Suriye’de halk ayaklanmaları başlar başlamaz diğer bölgelerde yaptığı hataları bir daha gerçekleştirmemek ve Müslüman Kardeşler şahsında beklediği sonuca ulaşamayan uluslar arası güçler aşırı radikal grupları Afganistan’da olduğu gibi bir kez daha sahnelere çıkarmışlardır. Fakat Suriye diğer ülkelere göre daha hassas bir konuma sahip olduğundan daha incelikli bir politikayla yaklaşılması gerekmekteydi. Hem Rusya ve İran ile olan ilişkileri hem de emperyalist güçlerin Ortadoğu’daki politikalarının en temel yürütücülerinden olan Türkiye ile sınırı olması açısından yanlış bir hamle büyük kayıplara yol açabilecekti. Bu açıdan direk bir müdahale yerine başka güçleri devreye koyarak daha az zararla ve sadece dışarıdan desteklemeyle bu durum uzatılmak istenmiştir. Temel amaç çözüm üretmek yerine çözümsüzlüğün dayatılması ve bununla birlikte yaratılan kaostan güç alınmasıydı. Çözüm adına yapılan toplantı ve konferanslara bakıldığında sorunu tartışan kesimler birebir savaşan güçler olması gerekirken Amerika, Rusya, İran gibi ülkeler daha fazla müdahil olmuşlardır. Şüphesiz bu durumlar dünya gündemini etkileyecek niteliğe sahiptir fakat orada yaşayan halkların talepleri ve şartları yerine devletlerin çıkar hesapları doğrultusundaki istekleri ağır basmıştır. Amerika ve Rusya’nın anlaşamadığı noktalar bir türlü çözüme ulaştırılamamış böylelikle yapılan toplantılar bilinçli bir şekilde sonuçsuz bırakılmışlardır.

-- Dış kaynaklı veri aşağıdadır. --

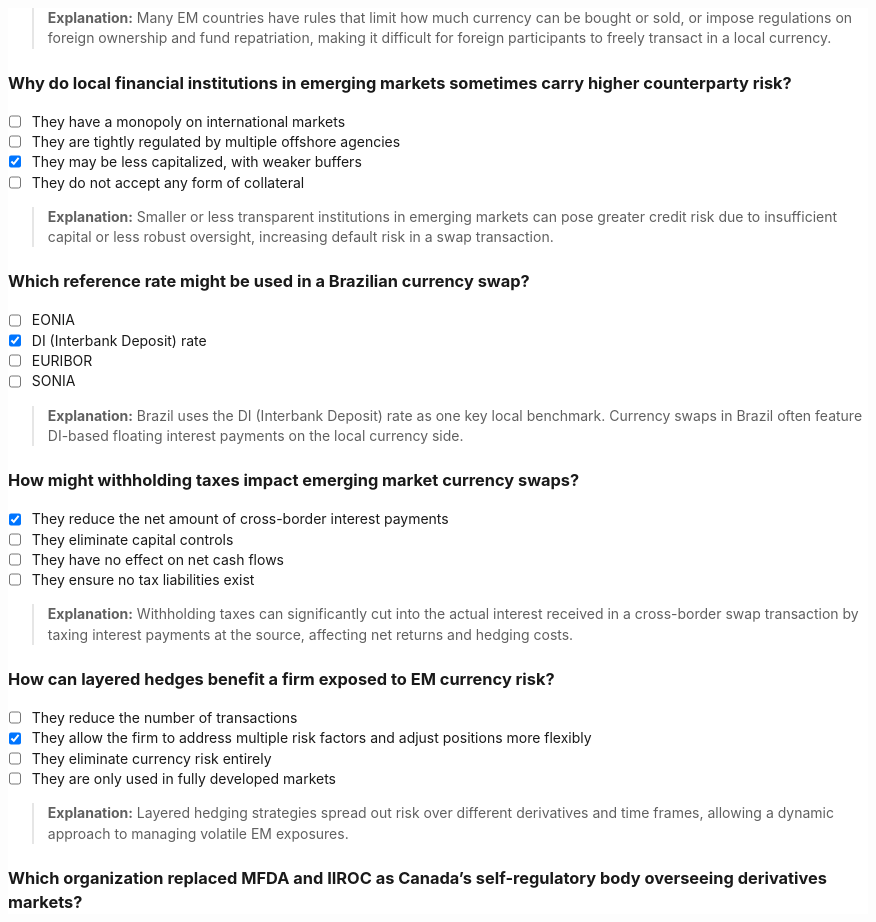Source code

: > **Explanation:** Many EM countries have rules that limit how much currency can be bought or sold, or impose regulations on foreign ownership and fund repatriation, making it difficult for foreign participants to freely transact in a local currency.


### Why do local financial institutions in emerging markets sometimes carry higher counterparty risk?

- [ ] They have a monopoly on international markets
- [ ] They are tightly regulated by multiple offshore agencies
- [x] They may be less capitalized, with weaker buffers
- [ ] They do not accept any form of collateral

> **Explanation:** Smaller or less transparent institutions in emerging markets can pose greater credit risk due to insufficient capital or less robust oversight, increasing default risk in a swap transaction.


### Which reference rate might be used in a Brazilian currency swap?

- [ ] EONIA
- [x] DI (Interbank Deposit) rate
- [ ] EURIBOR
- [ ] SONIA

> **Explanation:** Brazil uses the DI (Interbank Deposit) rate as one key local benchmark. Currency swaps in Brazil often feature DI-based floating interest payments on the local currency side.


### How might withholding taxes impact emerging market currency swaps?

- [x] They reduce the net amount of cross-border interest payments
- [ ] They eliminate capital controls
- [ ] They have no effect on net cash flows
- [ ] They ensure no tax liabilities exist

> **Explanation:** Withholding taxes can significantly cut into the actual interest received in a cross-border swap transaction by taxing interest payments at the source, affecting net returns and hedging costs.


### How can layered hedges benefit a firm exposed to EM currency risk?

- [ ] They reduce the number of transactions
- [x] They allow the firm to address multiple risk factors and adjust positions more flexibly
- [ ] They eliminate currency risk entirely
- [ ] They are only used in fully developed markets

> **Explanation:** Layered hedging strategies spread out risk over different derivatives and time frames, allowing a dynamic approach to managing volatile EM exposures.


### Which organization replaced MFDA and IIROC as Canada’s self-regulatory body overseeing derivatives markets?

Tam bu noktada Rojava devriminin adım adım başarıya yürümesi yine bu güçleri rahatsız eden bir durum olarak ortaya çıkmıştır. Ömrüne zaman biçilirken kendi öz yönetimlerini oluşturması, halk desteği ile zafere yürümesi, hiçbir yere taraf olmadan kendi öz gücüyle halkının özgürlük isteklerini yerine getirmesi uluslar arası güçleri rahatsız etmiş, bu özgürlük hamlesine yönelik ciddi saldırılar başlatılmış ve başta Türkiye ve Suudi Arabistan olmak üzere birçok devlet tarafından bu anti-özgürlük hareketleri her açıdan desteklenmişlerdir. El Kaide bağlantılı bu örgütlerin Kürtlere yönelik 11 Eylülde Serê Kaniyê’de başlatmış oldukları saldırılar bunun ilk adımları olmuştur. 11 Eylül tarihinin El Kaide için anlamı aynı zamanda bu güçler için daha büyük bir anlama dönüşmüştür. Uluslar arası devletlerin bile baş etmekte zorlandıkları bu örgütün Rojava üzerine yapmış oldukları saldırılarında büyük darbeler alarak geri çekilmesi bütün dünya kamuoyunda ve bu güçleri destekleyen devletlerde adeta bir şok etkisi yaratmıştır. Birliğini sağladığında başarıya tamamıyla kilitlenen bir halk olan Kürtler birlikte yaşadıkları toplulukları da mücadeleye sevk ederek bu saldırılara gerekli cevabı vermişlerdir.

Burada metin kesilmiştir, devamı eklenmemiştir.